Allen's head moved weakly from side to side.

'Who?'

He blinked up at me; real consciousness was returning now.

'Somebody did hit you?'

'Sure he did.' Allen's eyes closed tightly.

'Who?'

'Didn't see who. Had his .., his parka hood tight. That's all I saw. Then - Bam!'

'You've no idea? No clue at all?'

'No.'

'Where did it happen? Before or after you got the keys?'

Allen looked puzzled for a moment, then said slowly : 'Oh yeah, the keys. Never got that far.'

All the same, the keys had gone from the rack.

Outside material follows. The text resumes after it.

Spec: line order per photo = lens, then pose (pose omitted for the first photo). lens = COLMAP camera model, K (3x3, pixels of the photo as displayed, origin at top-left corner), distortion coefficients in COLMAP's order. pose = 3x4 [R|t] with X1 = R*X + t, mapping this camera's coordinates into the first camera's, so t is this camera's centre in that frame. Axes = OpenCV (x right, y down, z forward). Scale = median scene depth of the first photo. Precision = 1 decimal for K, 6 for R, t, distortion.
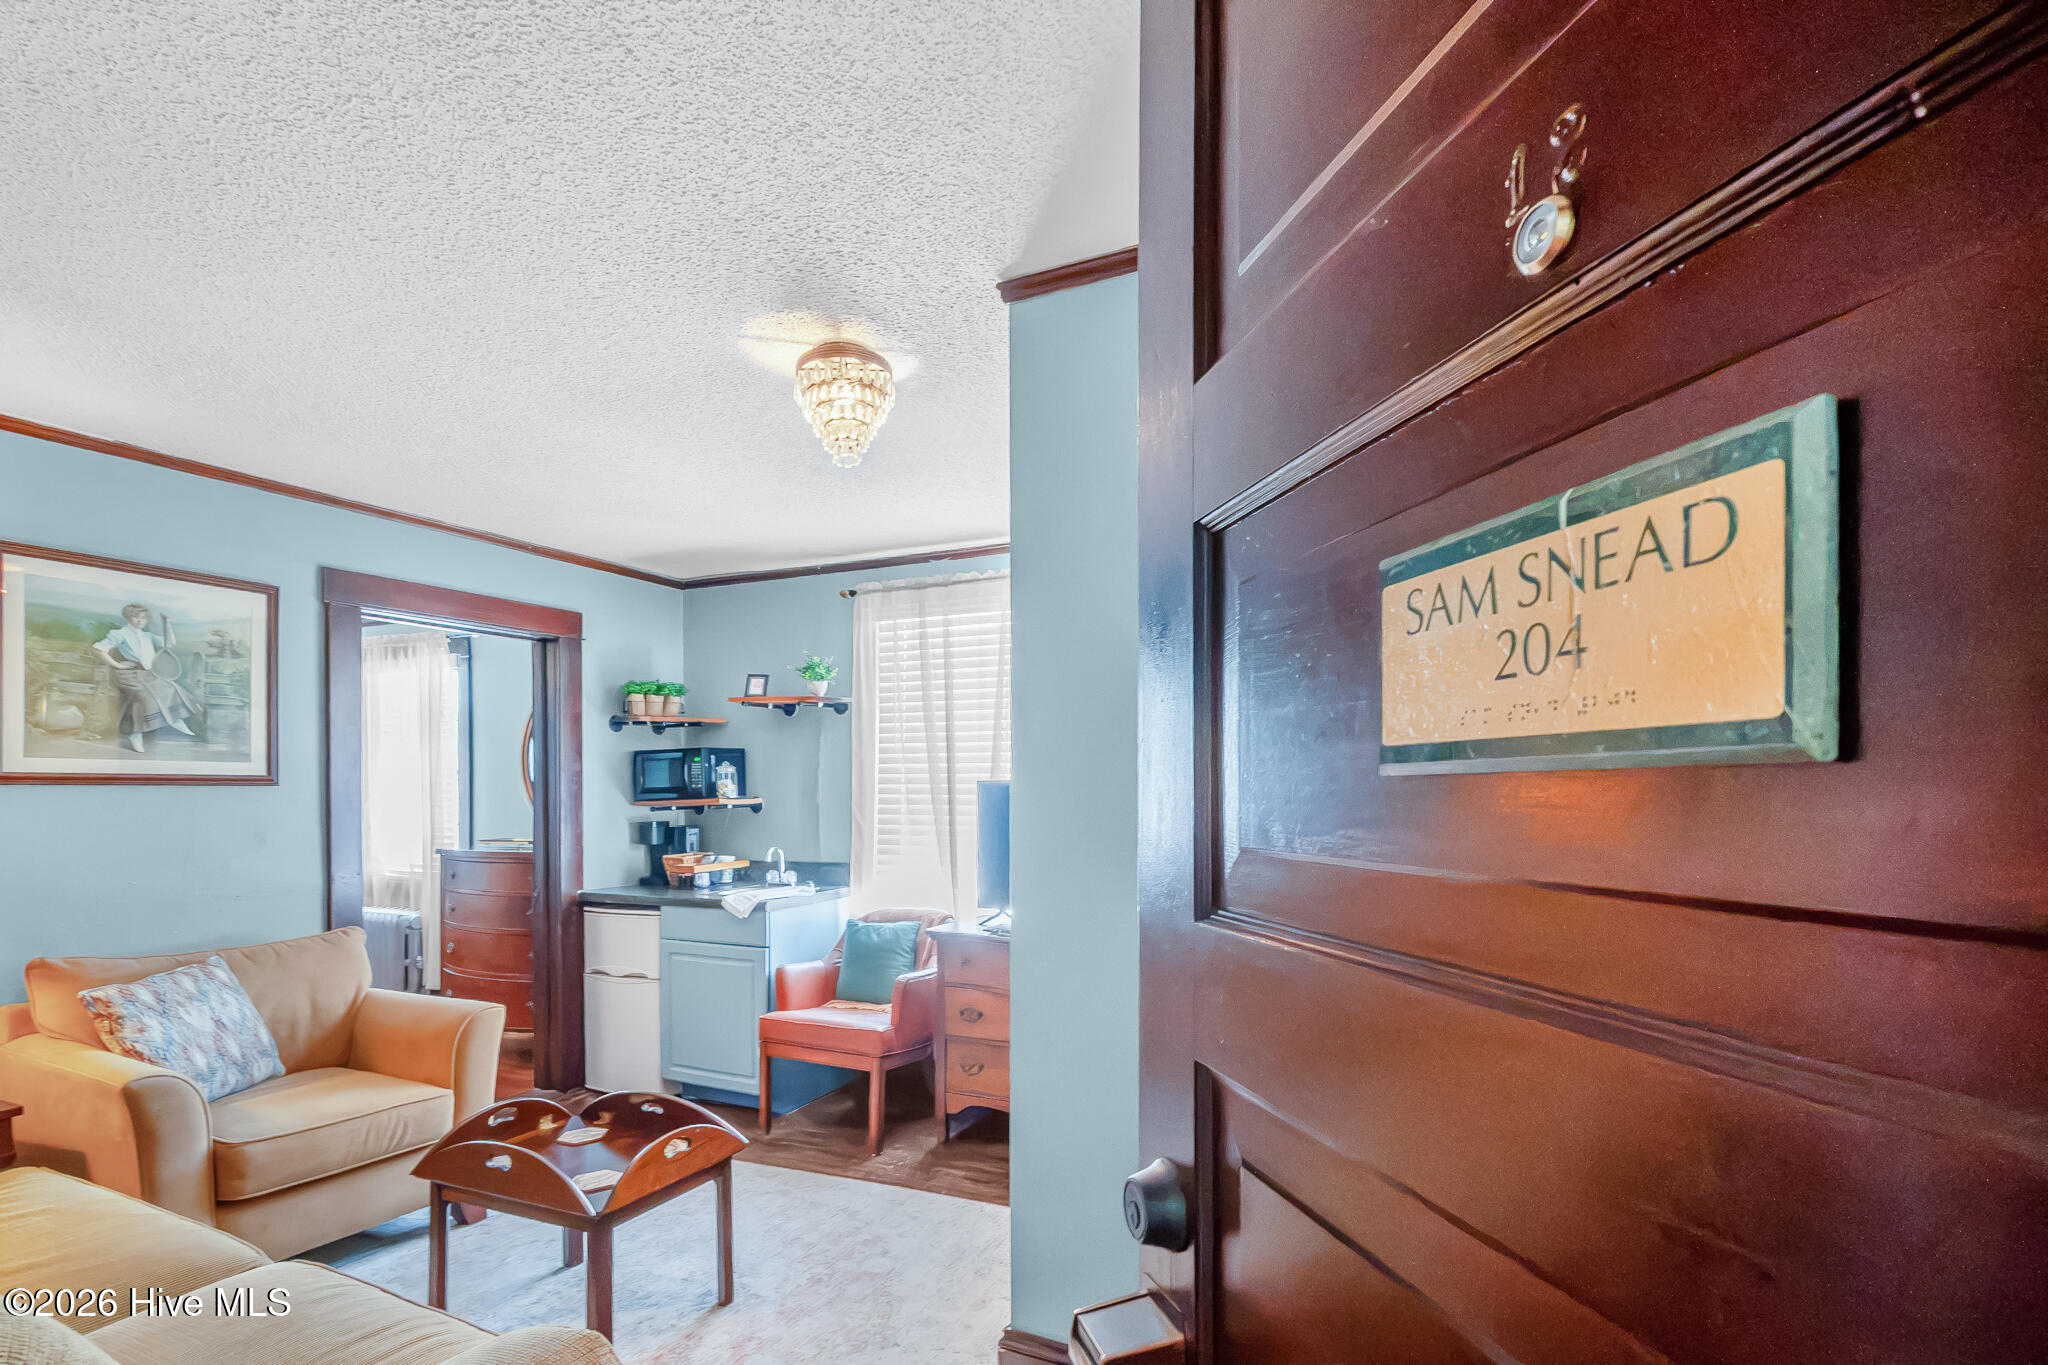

'Coffee?' His eyes had closed. He didn't open them as he nodded. Walking out of the theatre to the coffee machine in Kirton's office, I felt chillingly alone. Allen was in no condition to help; there was no sign of Kelleher; and inside me lurked an uncomfortable certainty that I was next on the list of targets.

I still had no idea why.

My hand shook a little as I filled the coffee-cup. My brain pounded with that question: Why? Why the long chapter of destruction, the skilled sabotage, the readiness to kill men, singly like Kirton or indiscriminately with the blunt sweep of poisoned food? Why, why, why? But I had only questions. No answers. And even if the answers had been there to reason out, my brain now seemed incapable of hard thought; Hundred had deadened it and there was just dull reaction to events, followed by weary frustration at a deadly riddle which grew hourly less answerable. I took the coffee in to Allen and watched morosely as he sipped. The acute discomfort in his guts and the brutal bang on the head combined to make him almost helplessly weak. He needed to be warm in bed, not lying awkwardly on this damned operating table. If only there were a bed . . . Then I groaned at my own stupidity. Of course there was a bed; there was the one Kelleher had occupied. I went through to check and stared in astonishment. Kelleher was in it, his eyes glaring up at me!

'What the - !' But the sight told its own story. Kelleher was back in the straitjacket, the straitjacket was fastened to the bed, and there was a wide strip of surgical tape across his mouth!